### [과제 목표]
"text També te"라는 문구가 있는 행에서 시작해 "Page size: 1275x1650."라는 문구가 있는 행에서 끝나는 행들을 양 끝 행까지 포함해 한 글자도 바꾸지 말고 그대로 반환하세요.

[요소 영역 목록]
---

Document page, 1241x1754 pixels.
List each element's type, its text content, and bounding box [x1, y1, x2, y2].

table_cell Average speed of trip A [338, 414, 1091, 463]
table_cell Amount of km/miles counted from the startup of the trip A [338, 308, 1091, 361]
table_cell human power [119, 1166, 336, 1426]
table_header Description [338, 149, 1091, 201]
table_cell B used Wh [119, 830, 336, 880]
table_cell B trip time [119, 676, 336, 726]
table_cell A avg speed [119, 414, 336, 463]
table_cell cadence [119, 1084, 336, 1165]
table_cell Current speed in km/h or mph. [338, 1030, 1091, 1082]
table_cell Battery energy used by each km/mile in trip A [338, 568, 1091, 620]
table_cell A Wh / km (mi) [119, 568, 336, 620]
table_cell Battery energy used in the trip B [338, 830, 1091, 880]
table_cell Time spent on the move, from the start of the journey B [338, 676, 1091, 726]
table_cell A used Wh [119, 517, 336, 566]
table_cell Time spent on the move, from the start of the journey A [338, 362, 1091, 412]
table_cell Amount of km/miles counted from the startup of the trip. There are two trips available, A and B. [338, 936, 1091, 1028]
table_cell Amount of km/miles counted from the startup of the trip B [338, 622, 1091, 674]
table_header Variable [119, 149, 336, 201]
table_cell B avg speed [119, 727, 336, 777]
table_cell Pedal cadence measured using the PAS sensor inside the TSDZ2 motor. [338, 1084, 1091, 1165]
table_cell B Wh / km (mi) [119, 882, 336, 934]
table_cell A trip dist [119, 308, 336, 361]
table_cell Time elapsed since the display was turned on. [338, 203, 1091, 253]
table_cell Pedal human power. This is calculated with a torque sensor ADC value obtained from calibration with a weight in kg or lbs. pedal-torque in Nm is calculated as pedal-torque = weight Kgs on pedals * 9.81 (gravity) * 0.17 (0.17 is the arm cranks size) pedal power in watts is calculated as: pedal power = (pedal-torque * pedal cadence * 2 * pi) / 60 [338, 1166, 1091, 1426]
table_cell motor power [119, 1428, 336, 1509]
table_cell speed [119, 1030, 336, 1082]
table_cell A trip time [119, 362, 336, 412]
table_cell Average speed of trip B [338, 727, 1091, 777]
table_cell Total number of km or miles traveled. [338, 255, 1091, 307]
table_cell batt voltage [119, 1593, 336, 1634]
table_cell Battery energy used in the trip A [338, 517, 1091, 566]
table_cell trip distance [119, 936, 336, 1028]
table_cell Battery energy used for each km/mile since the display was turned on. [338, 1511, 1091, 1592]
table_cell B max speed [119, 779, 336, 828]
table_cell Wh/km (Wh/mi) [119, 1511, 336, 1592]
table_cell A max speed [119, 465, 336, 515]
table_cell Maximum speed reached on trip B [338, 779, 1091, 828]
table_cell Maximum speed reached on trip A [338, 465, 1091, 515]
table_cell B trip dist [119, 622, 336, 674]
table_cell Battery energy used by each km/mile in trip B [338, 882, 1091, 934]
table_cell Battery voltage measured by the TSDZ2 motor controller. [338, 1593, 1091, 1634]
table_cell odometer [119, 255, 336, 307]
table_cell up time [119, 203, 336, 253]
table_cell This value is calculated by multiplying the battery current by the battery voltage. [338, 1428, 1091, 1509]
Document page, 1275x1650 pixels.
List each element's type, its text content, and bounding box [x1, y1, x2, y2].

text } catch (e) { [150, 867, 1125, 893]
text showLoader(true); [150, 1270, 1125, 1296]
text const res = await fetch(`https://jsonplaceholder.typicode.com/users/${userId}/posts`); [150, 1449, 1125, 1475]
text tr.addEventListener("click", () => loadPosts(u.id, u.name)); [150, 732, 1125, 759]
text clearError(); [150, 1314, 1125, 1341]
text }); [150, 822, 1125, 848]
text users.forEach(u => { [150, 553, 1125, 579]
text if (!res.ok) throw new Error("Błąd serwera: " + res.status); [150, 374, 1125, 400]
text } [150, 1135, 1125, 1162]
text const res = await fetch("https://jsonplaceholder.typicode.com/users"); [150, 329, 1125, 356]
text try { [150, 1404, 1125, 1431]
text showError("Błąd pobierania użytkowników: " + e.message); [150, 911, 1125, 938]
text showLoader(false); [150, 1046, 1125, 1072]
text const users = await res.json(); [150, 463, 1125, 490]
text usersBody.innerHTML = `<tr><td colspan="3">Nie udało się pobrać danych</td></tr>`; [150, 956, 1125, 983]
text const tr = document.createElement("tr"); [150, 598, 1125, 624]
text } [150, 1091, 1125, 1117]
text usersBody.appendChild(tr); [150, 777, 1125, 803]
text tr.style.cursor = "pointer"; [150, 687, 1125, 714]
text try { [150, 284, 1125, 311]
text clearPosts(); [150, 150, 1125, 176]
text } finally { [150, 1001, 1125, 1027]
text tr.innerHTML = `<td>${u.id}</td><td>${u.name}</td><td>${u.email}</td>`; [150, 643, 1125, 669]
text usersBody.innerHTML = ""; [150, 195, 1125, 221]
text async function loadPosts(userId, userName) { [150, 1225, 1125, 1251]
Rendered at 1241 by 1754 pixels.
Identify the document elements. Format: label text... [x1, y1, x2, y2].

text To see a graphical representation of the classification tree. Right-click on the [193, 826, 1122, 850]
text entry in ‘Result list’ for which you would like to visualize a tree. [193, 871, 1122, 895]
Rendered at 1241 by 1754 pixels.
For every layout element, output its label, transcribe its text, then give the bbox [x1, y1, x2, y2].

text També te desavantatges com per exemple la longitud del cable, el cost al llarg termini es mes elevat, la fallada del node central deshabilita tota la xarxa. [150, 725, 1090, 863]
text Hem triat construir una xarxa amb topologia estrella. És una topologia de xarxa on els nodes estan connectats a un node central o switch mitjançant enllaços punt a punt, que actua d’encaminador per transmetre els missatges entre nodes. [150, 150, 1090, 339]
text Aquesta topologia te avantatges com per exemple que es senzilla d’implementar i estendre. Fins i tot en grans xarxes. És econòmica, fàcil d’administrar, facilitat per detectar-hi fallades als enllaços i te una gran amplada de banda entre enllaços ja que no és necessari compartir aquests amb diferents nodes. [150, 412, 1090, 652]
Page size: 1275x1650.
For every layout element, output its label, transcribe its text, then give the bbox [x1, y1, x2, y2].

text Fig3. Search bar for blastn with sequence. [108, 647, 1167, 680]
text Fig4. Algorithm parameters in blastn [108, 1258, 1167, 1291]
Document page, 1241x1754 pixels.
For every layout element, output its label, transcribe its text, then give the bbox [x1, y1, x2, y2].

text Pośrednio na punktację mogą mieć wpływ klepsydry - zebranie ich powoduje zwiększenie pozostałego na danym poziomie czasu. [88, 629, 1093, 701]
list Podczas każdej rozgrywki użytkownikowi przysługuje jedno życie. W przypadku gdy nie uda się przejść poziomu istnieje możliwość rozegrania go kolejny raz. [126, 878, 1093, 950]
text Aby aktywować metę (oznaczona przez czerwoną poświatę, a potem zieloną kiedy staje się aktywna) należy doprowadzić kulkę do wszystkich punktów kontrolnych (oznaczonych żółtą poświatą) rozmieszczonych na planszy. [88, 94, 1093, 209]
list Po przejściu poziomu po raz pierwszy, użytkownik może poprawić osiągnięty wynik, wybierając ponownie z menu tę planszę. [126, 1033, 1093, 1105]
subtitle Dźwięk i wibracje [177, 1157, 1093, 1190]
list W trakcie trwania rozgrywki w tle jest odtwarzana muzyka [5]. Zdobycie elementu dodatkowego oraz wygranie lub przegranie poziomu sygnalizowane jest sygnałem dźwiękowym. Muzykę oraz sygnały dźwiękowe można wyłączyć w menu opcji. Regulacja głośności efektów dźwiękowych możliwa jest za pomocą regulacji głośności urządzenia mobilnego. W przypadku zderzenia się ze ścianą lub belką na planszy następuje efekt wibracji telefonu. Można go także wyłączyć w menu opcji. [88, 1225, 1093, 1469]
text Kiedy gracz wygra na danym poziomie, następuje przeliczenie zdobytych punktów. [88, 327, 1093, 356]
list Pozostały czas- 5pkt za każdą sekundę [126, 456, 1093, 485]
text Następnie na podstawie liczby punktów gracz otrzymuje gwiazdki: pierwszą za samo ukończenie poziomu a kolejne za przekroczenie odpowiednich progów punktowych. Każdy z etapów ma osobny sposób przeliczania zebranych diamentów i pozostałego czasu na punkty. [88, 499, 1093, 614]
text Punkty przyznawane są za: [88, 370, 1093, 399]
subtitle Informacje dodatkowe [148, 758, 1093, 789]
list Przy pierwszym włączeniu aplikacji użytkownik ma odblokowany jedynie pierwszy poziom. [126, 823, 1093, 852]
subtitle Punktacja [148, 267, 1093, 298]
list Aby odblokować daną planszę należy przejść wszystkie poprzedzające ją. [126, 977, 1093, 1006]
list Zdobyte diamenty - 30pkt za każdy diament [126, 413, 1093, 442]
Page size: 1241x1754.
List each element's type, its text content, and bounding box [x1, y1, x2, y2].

---

### [과제 답변]
text També te desavantatges com per exemple la longitud del cable, el cost al llarg termini es mes elevat, la fallada del node central deshabilita tota la xarxa. [150, 725, 1090, 863]
text Hem triat construir una xarxa amb topologia estrella. És una topologia de xarxa on els nodes estan connectats a un node central o switch mitjançant enllaços punt a punt, que actua d’encaminador per transmetre els missatges entre nodes. [150, 150, 1090, 339]
text Aquesta topologia te avantatges com per exemple que es senzilla d’implementar i estendre. Fins i tot en grans xarxes. És econòmica, fàcil d’administrar, facilitat per detectar-hi fallades als enllaços i te una gran amplada de banda entre enllaços ja que no és necessari compartir aquests amb diferents nodes. [150, 412, 1090, 652]
Page size: 1275x1650.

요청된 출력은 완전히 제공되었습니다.